It had been awhile since I'd caught up with Philadelphia developer/contractor John Fries.

In the early years of the last decade, I wrote about his efforts, in partnership with fellow developer Blake Ingram, to convert a former Methodist church in the city's Wissahickon neighborhood to condominiums.

Fries also was the contractor on several renovations I wrote about even earlier, including a Society Hill project converting a Federal-era single-family home turned to multifamily use in the 1960s back into a large single home.

Fries acknowledged that he was still working as a small-scale developer, renovating a rowhouse on Hancock Street in Fishtown, and that he had done another recently on Frankford Avenue for his son, a Temple student "who is paying me rent."

But it was his four-year-old "hobby" that intrigued me. Fries and Doug Ganci, whom he called "my mentor," excavate backyard privies, looking for hand-blown glass bottles that were produced before about 1860.

Ganci, a.k.a. Philo Gideon, is a scientist by training and the author of Cullen's Egg Bottle, which uses archaeological evidence to trace the origins of the commercial soda-water industry. He started digging through privies at age 19, "and I'm 65 now," the Ohio native said.

The hand-blown glass bottles Fries and Ganci seek have marks at the bottom made by iron rods called pontils, which held the glass in place as the bottles' tops were tapered.

A scar or mark on the base of a bottle, usually with a small deposit of iron from the tool, remained after the pontil was removed, Fries said.

That was actually the third of three phases in the evolution of bottle-making, Ganci said: the first, a sand pontil "using little grains of sand;" the second, "reversing the blow pipe, leaving a circular mark at the bottom."

"All pontils were eliminated by 1857, and a snap case with a spring that held the bottle in place was used," Ganci said.

Bottles were machine-made by 1900.

Fries emphasized that he and Ganci don't sell the bottles, they collect them for historical research.

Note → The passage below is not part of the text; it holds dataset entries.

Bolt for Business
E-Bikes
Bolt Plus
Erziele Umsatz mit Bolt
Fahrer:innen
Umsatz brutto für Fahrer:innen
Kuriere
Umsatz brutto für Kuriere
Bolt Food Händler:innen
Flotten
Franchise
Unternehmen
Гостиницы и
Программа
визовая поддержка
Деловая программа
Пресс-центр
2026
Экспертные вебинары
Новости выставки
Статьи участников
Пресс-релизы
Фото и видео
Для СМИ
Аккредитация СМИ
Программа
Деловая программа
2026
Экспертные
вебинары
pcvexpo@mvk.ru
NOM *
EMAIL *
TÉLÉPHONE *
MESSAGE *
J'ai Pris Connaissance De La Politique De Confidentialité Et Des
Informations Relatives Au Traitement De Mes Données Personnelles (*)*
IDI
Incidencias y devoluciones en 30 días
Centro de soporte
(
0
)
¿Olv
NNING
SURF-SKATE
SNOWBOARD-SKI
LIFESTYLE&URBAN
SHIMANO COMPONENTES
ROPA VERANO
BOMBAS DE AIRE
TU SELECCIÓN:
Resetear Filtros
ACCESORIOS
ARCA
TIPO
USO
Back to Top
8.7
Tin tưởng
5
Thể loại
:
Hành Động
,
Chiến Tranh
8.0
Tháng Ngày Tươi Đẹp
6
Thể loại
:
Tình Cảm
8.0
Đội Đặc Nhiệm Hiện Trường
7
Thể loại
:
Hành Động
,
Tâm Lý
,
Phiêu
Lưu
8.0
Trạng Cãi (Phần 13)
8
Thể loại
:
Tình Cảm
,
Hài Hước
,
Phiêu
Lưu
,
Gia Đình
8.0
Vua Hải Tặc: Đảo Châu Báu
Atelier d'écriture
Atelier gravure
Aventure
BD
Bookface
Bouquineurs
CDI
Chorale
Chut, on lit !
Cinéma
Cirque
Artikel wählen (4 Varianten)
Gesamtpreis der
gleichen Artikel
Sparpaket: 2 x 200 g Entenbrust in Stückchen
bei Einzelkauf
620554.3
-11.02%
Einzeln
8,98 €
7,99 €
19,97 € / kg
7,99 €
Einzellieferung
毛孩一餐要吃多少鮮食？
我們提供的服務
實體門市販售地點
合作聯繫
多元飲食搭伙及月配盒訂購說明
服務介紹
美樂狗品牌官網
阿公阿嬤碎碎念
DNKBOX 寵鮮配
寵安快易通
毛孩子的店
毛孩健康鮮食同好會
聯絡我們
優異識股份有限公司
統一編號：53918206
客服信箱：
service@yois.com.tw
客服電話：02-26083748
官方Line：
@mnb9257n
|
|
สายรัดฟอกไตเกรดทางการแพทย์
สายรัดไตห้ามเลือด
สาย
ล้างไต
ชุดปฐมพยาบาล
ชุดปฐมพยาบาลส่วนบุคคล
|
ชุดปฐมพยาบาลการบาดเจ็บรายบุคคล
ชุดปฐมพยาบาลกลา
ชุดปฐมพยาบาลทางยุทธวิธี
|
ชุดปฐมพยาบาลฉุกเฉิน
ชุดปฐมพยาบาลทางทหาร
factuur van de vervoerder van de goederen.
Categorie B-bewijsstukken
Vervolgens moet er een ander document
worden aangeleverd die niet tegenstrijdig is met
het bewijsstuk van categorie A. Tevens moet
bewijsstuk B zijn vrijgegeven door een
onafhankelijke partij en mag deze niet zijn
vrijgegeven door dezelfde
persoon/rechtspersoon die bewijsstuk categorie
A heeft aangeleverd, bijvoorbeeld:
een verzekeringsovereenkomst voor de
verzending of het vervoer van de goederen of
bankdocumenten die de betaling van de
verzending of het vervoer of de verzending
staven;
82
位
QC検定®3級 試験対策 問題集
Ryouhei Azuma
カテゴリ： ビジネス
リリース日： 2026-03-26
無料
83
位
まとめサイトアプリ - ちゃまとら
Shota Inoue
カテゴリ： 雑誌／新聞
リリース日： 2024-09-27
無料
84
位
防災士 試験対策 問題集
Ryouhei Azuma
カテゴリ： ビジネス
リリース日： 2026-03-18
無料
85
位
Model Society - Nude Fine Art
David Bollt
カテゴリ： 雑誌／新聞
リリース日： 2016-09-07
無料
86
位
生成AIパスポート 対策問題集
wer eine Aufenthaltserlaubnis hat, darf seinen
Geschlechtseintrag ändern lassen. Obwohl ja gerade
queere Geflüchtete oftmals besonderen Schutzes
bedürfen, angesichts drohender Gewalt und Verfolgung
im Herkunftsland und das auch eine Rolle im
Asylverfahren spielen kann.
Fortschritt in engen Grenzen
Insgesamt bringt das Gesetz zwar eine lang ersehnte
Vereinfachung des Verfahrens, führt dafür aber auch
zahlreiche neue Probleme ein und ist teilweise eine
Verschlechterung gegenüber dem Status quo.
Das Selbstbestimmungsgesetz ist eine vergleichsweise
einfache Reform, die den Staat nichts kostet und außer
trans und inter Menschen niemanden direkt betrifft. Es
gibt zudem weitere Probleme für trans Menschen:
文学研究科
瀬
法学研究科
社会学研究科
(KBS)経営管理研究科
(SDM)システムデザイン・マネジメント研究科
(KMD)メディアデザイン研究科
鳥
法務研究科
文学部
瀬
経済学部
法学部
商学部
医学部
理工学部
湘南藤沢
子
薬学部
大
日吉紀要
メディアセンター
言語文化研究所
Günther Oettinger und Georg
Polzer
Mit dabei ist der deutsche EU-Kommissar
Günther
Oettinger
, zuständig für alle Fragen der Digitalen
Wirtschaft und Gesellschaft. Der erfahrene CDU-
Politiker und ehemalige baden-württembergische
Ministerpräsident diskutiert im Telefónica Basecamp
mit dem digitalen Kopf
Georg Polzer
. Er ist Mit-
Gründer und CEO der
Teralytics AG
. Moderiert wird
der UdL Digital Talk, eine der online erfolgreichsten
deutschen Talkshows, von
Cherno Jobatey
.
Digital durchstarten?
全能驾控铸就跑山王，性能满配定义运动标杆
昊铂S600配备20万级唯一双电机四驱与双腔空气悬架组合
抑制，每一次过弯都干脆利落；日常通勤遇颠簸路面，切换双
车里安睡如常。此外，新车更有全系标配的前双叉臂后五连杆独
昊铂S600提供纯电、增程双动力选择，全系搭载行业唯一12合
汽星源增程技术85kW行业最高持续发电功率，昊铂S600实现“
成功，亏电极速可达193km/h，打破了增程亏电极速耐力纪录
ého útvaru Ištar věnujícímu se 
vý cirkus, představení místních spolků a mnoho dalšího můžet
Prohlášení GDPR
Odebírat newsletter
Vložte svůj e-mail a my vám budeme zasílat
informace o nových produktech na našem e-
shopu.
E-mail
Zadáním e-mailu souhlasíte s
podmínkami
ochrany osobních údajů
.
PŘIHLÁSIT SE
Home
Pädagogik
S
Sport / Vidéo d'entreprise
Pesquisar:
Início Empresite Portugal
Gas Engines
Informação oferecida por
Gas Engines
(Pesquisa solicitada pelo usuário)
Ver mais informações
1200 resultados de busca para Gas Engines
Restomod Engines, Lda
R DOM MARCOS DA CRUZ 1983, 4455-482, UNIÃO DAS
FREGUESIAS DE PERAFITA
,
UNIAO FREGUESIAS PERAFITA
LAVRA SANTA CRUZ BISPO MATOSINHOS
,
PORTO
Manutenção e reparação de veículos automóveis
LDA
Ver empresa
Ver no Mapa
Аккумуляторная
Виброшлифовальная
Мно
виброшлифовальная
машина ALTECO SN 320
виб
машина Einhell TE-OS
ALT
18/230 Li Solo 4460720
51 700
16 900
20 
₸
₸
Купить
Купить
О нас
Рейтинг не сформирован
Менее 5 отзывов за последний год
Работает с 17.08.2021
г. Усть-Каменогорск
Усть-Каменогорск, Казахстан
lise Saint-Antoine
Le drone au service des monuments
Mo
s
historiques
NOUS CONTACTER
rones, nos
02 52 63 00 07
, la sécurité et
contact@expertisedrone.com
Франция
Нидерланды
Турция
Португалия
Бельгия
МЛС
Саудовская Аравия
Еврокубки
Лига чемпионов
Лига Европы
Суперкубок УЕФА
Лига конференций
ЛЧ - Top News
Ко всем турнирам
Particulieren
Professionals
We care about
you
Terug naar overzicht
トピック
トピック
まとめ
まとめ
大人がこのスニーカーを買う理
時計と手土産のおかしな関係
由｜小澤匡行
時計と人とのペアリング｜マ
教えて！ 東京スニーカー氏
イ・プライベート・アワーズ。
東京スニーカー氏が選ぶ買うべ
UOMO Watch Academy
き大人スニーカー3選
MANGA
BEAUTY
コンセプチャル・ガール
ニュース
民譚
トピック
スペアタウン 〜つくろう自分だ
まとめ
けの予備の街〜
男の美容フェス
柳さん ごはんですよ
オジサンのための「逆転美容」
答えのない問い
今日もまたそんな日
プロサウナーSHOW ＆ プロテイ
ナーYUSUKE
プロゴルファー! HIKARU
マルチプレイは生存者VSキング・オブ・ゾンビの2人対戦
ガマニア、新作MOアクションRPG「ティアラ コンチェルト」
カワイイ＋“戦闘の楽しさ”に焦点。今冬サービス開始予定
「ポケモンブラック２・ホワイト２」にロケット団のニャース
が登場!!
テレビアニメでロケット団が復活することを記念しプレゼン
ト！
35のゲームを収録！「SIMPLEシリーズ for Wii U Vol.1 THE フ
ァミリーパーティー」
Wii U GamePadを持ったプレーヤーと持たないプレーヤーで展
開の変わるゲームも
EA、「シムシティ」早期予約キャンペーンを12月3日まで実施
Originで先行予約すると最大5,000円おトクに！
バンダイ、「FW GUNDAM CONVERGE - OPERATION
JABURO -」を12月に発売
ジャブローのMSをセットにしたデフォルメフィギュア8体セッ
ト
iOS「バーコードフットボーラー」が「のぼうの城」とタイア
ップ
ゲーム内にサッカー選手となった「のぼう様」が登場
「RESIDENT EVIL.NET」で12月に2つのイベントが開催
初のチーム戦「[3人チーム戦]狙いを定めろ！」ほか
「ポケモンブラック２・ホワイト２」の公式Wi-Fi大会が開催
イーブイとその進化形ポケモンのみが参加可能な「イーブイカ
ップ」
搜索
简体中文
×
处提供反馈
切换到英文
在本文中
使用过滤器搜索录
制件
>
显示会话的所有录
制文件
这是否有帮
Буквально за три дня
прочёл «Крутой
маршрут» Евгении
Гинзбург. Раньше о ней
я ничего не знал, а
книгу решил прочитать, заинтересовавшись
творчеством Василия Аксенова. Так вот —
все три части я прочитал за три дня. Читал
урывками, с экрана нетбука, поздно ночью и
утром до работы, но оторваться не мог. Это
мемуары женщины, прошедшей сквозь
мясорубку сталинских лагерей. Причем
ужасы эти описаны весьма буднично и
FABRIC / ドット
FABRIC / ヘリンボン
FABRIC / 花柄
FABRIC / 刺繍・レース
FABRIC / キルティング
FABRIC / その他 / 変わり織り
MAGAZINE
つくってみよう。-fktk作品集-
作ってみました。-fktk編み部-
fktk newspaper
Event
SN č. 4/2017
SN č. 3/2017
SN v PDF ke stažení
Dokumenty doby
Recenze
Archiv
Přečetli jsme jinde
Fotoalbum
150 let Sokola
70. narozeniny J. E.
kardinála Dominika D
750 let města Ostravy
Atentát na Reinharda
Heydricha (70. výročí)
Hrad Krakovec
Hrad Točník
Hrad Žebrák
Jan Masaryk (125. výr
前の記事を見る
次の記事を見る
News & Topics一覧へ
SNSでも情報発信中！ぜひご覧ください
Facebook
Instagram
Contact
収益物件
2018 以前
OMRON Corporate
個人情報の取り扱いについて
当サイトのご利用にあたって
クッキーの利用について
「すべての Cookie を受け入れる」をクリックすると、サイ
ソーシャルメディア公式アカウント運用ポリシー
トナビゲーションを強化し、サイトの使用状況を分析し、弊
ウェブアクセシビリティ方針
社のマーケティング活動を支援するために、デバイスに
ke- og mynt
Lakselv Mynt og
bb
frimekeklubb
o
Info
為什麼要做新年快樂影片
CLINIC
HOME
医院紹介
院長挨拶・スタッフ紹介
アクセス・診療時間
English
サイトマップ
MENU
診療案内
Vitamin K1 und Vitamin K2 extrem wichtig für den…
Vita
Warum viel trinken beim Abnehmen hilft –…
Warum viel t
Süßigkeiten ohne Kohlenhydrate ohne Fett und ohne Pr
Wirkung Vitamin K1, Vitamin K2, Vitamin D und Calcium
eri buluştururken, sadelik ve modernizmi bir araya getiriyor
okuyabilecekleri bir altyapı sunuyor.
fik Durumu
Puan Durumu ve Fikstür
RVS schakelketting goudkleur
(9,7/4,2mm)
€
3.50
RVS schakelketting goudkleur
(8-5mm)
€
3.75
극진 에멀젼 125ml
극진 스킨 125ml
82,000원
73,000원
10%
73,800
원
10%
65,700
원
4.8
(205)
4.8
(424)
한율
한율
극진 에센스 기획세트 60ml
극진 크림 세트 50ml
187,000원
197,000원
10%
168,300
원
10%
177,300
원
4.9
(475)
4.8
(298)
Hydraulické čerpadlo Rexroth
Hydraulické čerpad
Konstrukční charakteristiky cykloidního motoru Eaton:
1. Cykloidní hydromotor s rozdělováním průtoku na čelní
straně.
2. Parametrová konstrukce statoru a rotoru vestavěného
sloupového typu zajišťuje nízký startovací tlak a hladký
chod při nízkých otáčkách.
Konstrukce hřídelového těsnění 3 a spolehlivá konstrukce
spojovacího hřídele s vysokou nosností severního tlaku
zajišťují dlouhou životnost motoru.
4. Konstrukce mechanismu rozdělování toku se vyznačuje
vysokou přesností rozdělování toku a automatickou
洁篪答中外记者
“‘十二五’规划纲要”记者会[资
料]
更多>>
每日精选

"This is not a profit-making enterprise," said Fries, who has dug 100 privies since he came upon a crew from Baltimore excavating one outside the post office in Francisville in winter 2009.

"The real value of what I write about is the flowing of the story of our country," Ganci said, "using artifacts whose importance is more valuable to that story than the greatest paintings hanging on our walls."

Ganci and Fries sought and received permission to dig from the developers of a project on Spruce Street that was converting adjacent buildings with five apartments back into two single-family houses.

Both houses dated from the 1830s, in the right ballpark for bottle-searching, Fries said. (In fact, they discovered several Philadelphia-made mineral-water bottles there.)

Yet as old as these houses are, they replaced buildings built a century or more before, occupied by artisans or less affluent Philadelphians. One of the Spruce Street developers, Murat Aslan, is keen on historic restoration. He took bits of 18th-century redware pottery Fries and Ganci found and reassembled them as decoration.

After two centuries of dealing with the smell of privies, especially in the summer, the city switched to sewers - first made of terra cotta, then cast iron - in the 1880s, Fries said.

"Homeowners were required to clean out their privies, but a lot of them were just covered, leaving a couple of feet of waste that also contained a lot of other stuff they threw away," he said.

There's a lot of history in those layers, Fries said.